READING PASSAGE =>
Friday 8 March 2013

A RHEL 6/Centos 6 HA Cluster for LAN Services switching to EXT4 (Part 3)

The Startup and Shutdown Problem
When I was having issues on my cluster, I found it frustrating that the cluster would come up during a node reboot. It was overly time consuming to have to boot single user and chkconfig services out (I know there is the "nocluster" kernel boot flag but it doesn't include DRBD). I'd prefer to have a completely "up" full multiuser system before it even thinks about cluster services, this makes repairing it easier.

Another issue I have is my service dependency of "clvmd" on "drbd" (I described and setup in my original GFS2 cluster setup blog) keeps being overwritten by updates. Which is annoying and I often forgot to reset it when I update.

TRY IT =>
Extract the stretch of the cluster post running from "Friday 8 March" to "repairing it easier.", keeping every word unchanged. Work from the cluster post alone.

DATA SEGMENT =>
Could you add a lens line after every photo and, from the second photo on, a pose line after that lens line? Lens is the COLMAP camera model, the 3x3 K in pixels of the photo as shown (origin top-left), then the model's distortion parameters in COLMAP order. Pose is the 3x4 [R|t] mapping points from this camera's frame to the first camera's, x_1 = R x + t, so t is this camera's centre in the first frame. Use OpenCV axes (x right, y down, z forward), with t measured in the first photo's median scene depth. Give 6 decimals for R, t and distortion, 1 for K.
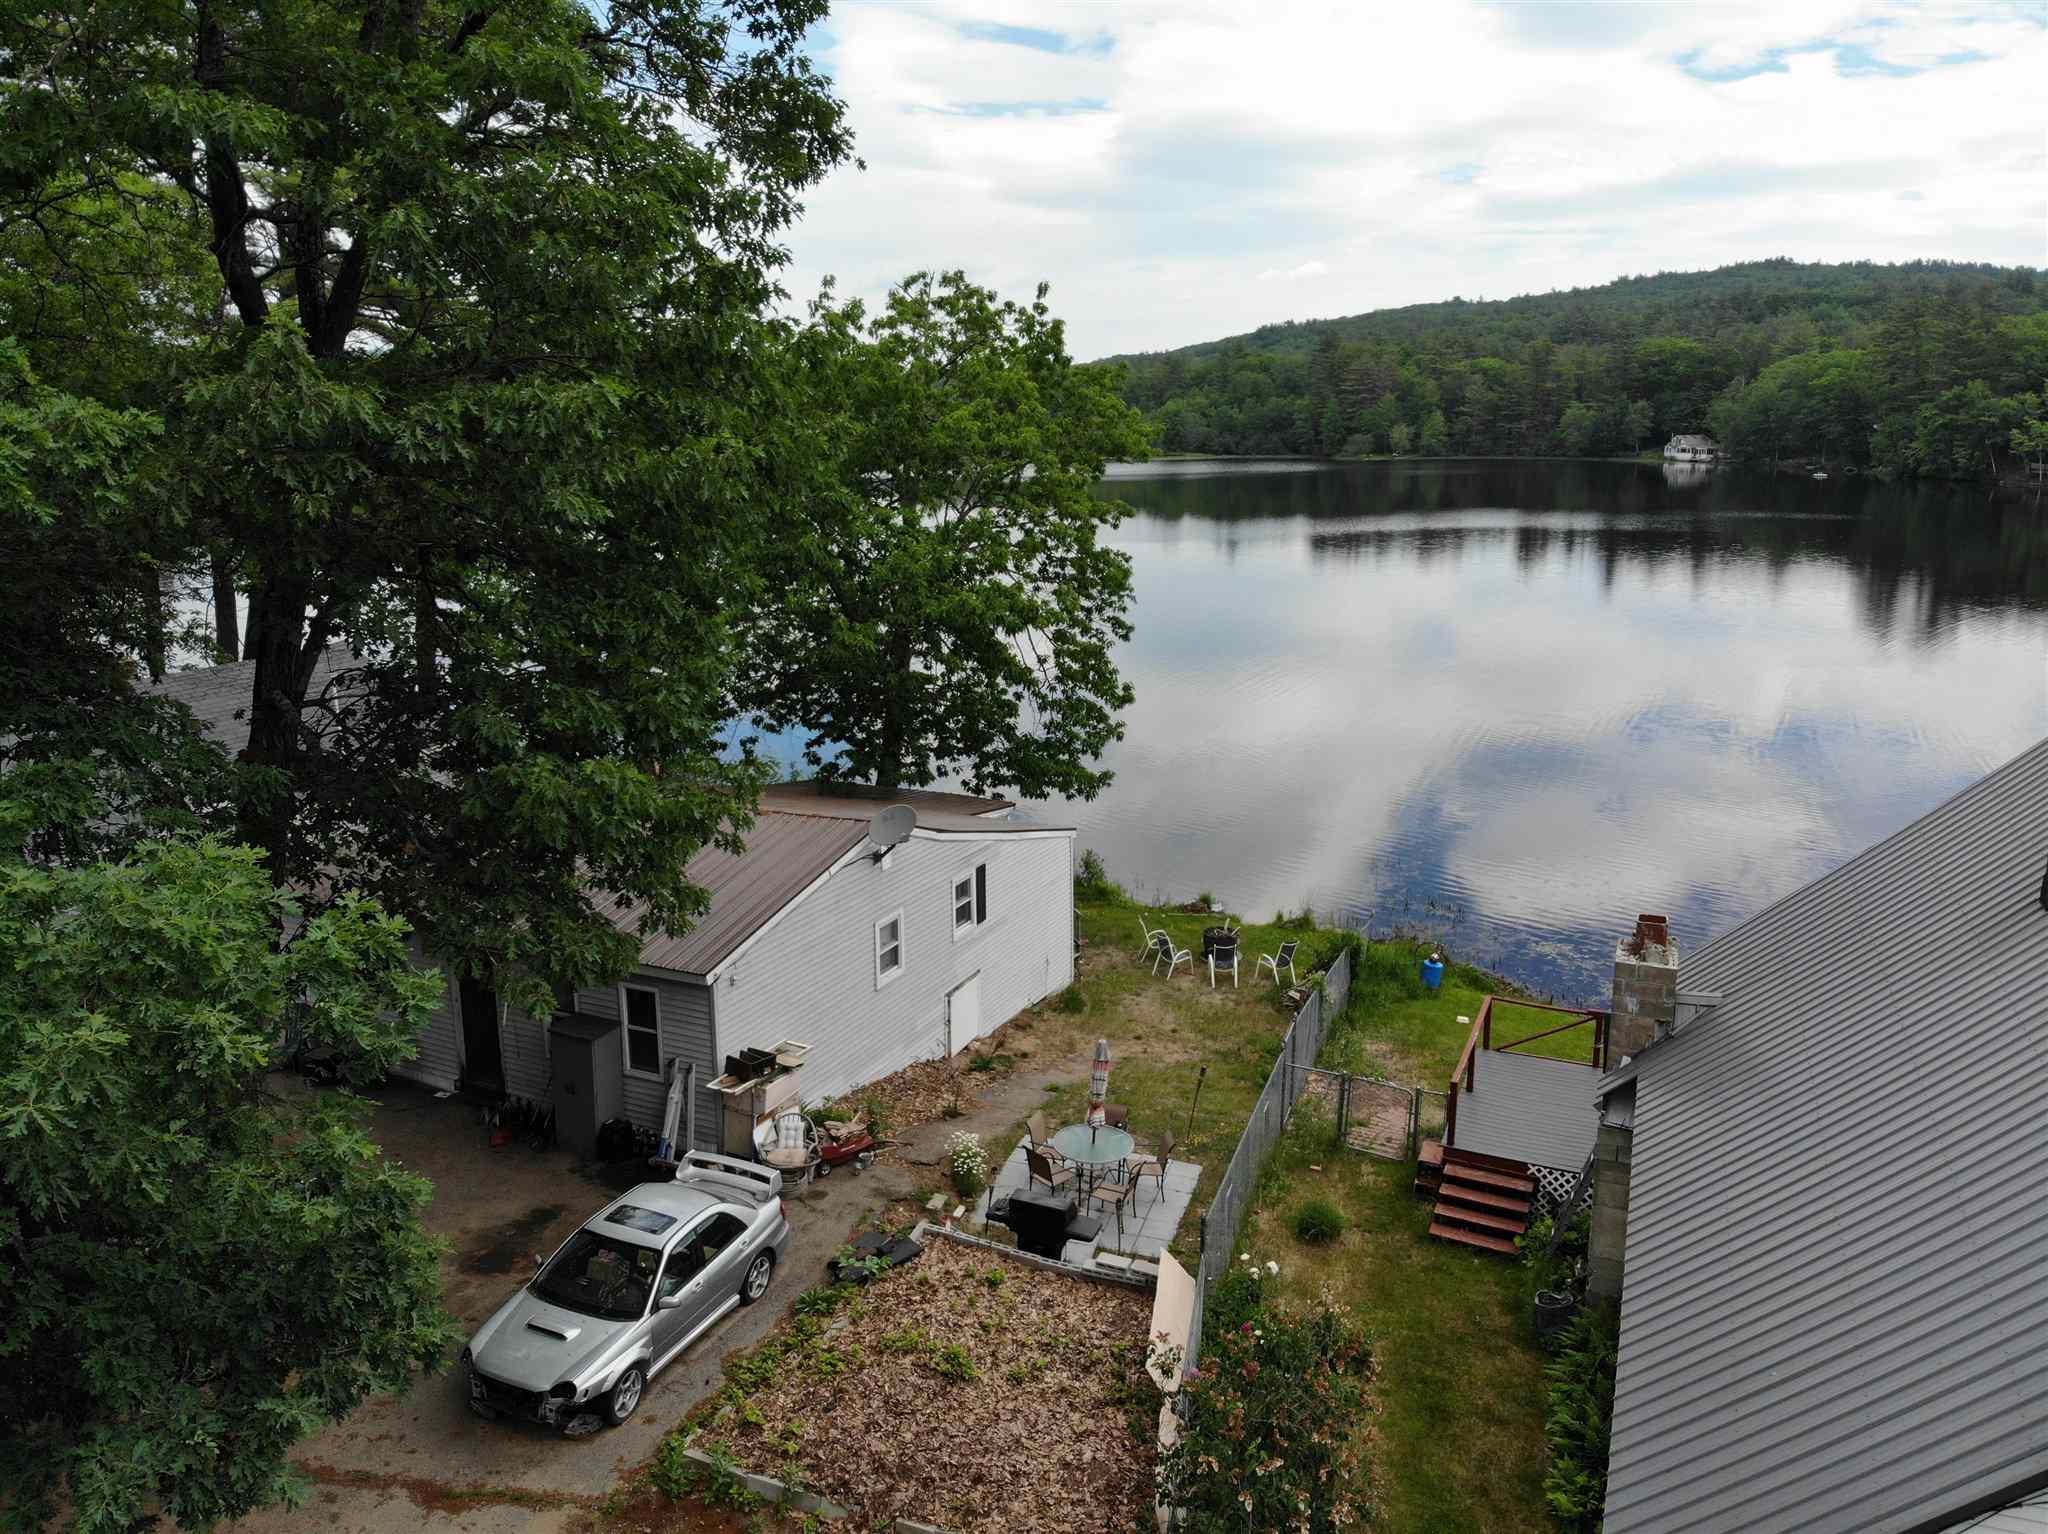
lens RADIAL K [[1561.9, 0, 1024.0], [0, 1561.9, 767.0], [0, 0, 1]] dist [0.139868, -0.336662]
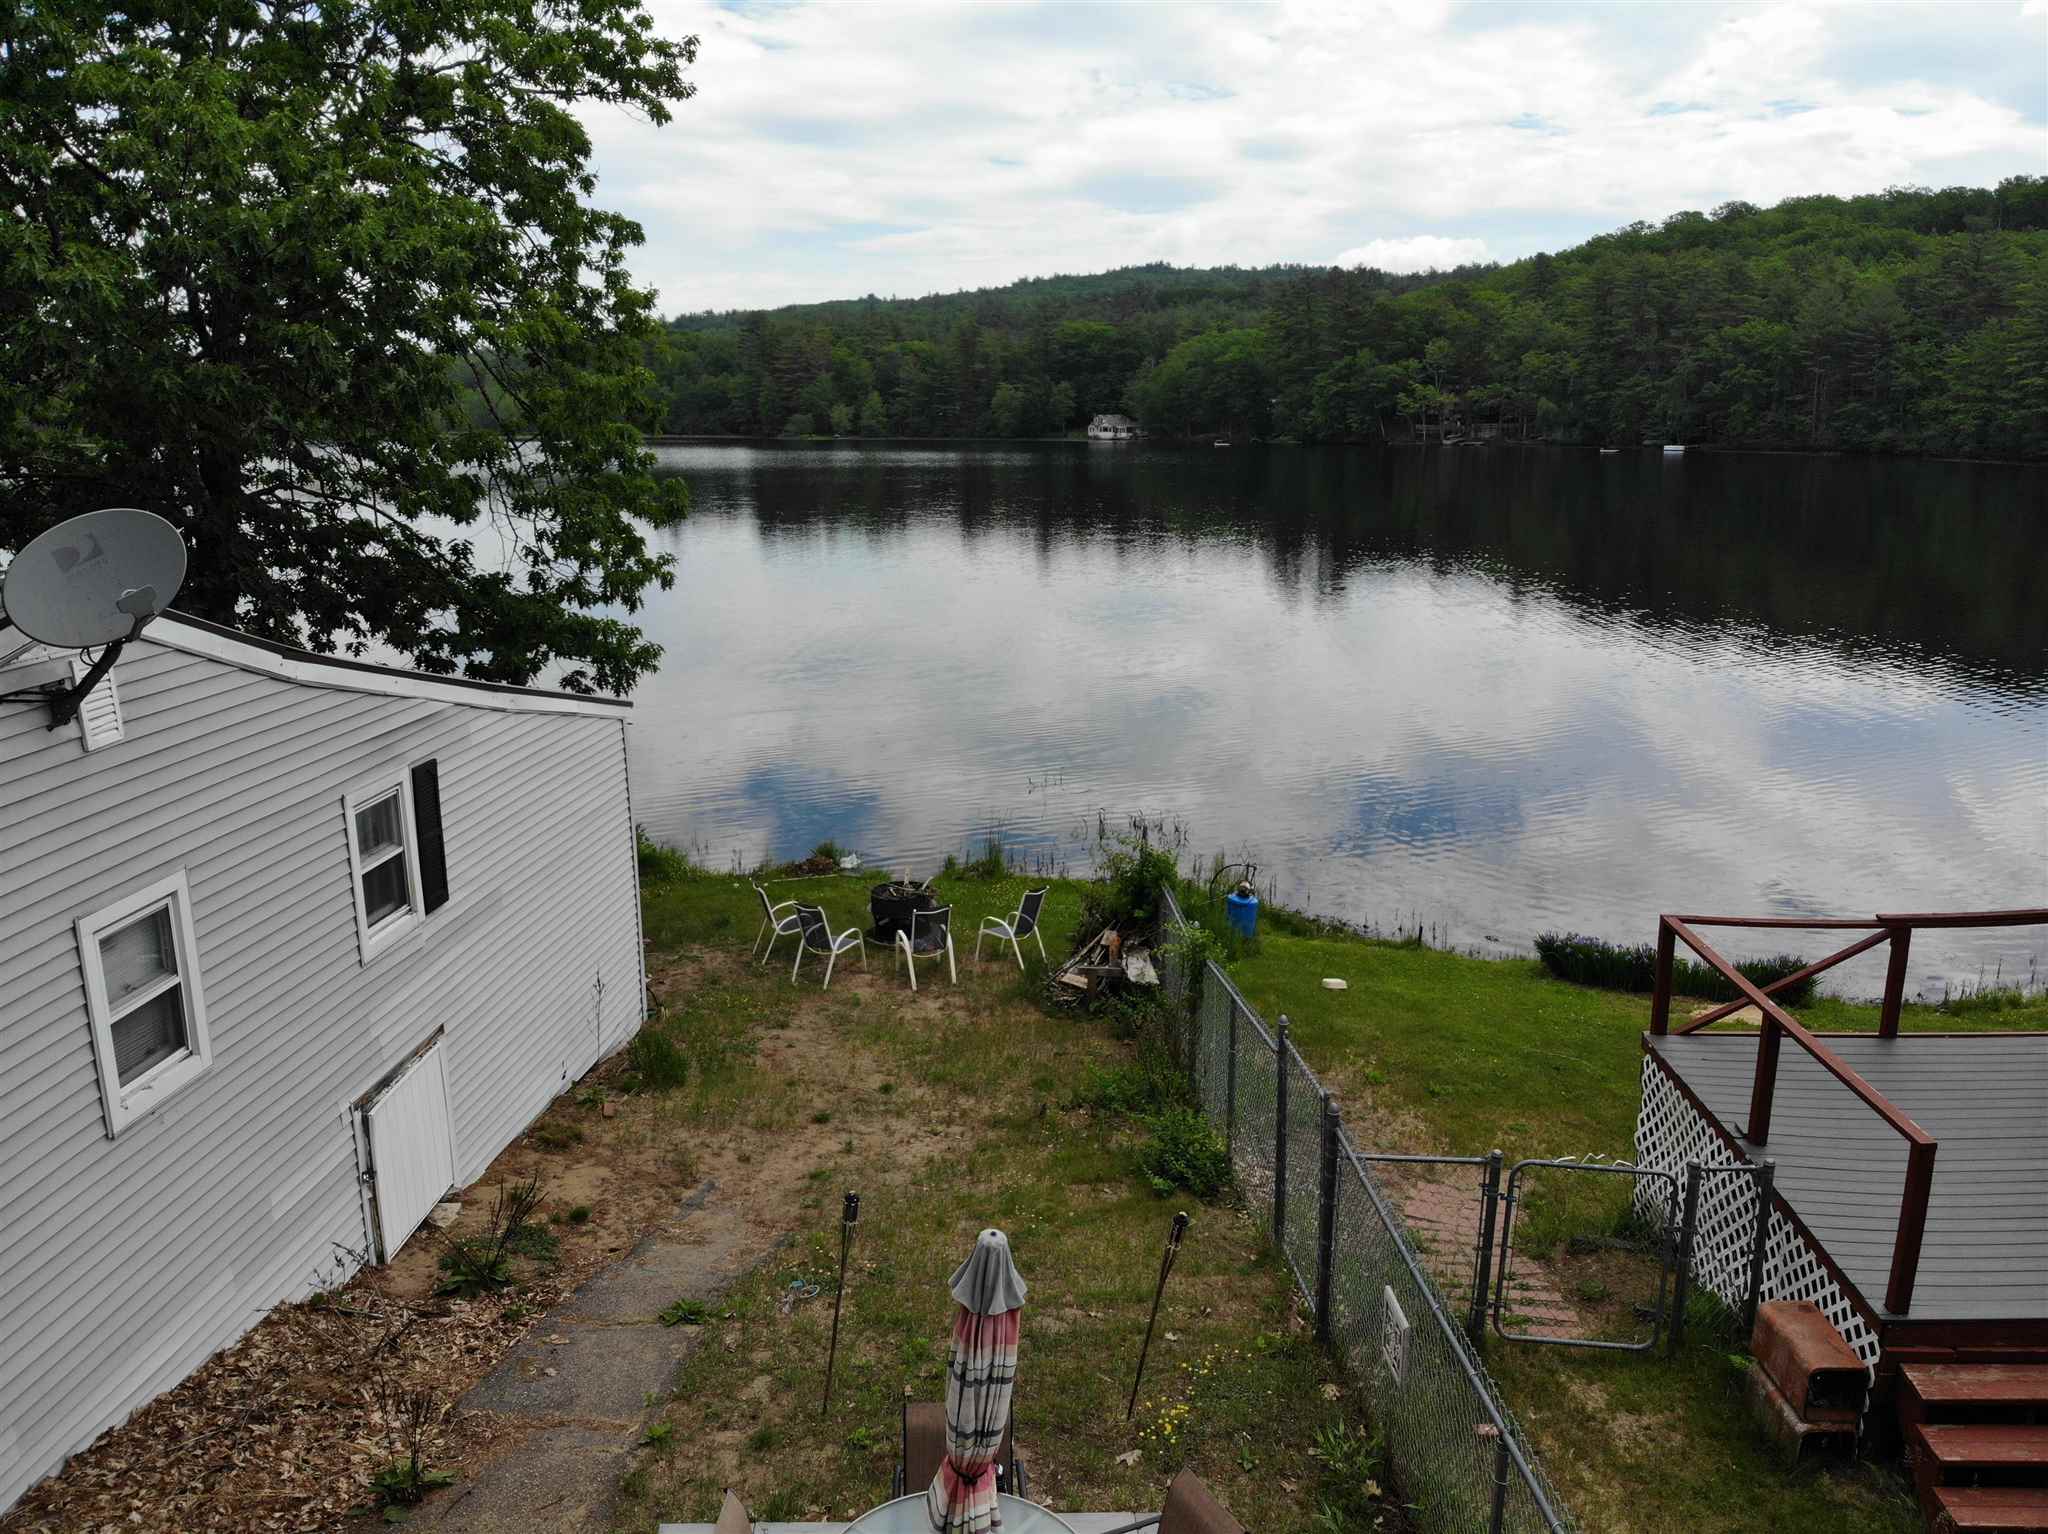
lens RADIAL K [[1558.6, 0, 1076.7], [0, 1558.6, 743.4], [0, 0, 1]] dist [0.170874, -0.413194]
pose [[0.927230, -0.079814, 0.365889, -0.014629], [0.084681, 0.996404, 0.002757, 0.049744], [-0.364793, 0.028427, 0.930654, 0.398639]]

SOLUTION TO THIS TASK =>
Friday 8 March 2013

A RHEL 6/Centos 6 HA Cluster for LAN Services switching to EXT4 (Part 3)

The Startup and Shutdown Problem
When I was having issues on my cluster, I found it frustrating that the cluster would come up during a node reboot. It was overly time consuming to have to boot single user and chkconfig services out (I know there is the "nocluster" kernel boot flag but it doesn't include DRBD). I'd prefer to have a completely "up" full multiuser system before it even thinks about cluster services, this makes repairing it easier.